• hoppolito@mander.xyz
    link
    fedilink
    English
    arrow-up
    1
    ·
    9 hours ago

    One point I would refute here is determinism. AI models are, by default, deterministic. They are made from deterministic parts and “any combination of deterministic components will result in a deterministic system”. Randomness has to be externally injected into e.g. current LLMs to produce ‘non-deterministic’ output.

    There is the notable exception of newer models like ChatGPT4 which seemingly produces non-deterministic outputs (i.e. give it the same sentence and it produces different outputs even with its temperature set to 0) - but my understanding is this is due to floating point number inaccuracies which lead to different token selection and thus a function of our current processor architectures and not inherent in the model itself.

    • nednobbins@lemmy.zip
      link
      fedilink
      English
      arrow-up
      1
      ·
      2 hours ago

      You’re correct that a collection of deterministic elements will produce a deterministic result.
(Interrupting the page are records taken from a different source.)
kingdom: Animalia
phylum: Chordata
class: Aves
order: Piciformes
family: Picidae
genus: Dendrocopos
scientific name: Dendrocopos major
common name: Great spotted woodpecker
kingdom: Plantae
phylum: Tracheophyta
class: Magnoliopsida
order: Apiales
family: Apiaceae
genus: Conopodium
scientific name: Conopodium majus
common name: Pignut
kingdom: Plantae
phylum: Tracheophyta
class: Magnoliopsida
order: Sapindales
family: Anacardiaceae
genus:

      LLMs produce a probability distribution of next tokens and then randomly select one of them. That’s where the non-determinism enters the system. Even if you set the temperature to 0 you’re going to get some randomness. The GPU can round two different real numbers to the same floating point representation. When that happens, it’s a hardware-level coin toss on which token gets selected.

      You can test this empirically. Set the temperature to 0 and ask it, “give me a random number”. You’ll rarely get the same number twice in a row, no matter how similar you try to make the starting conditions.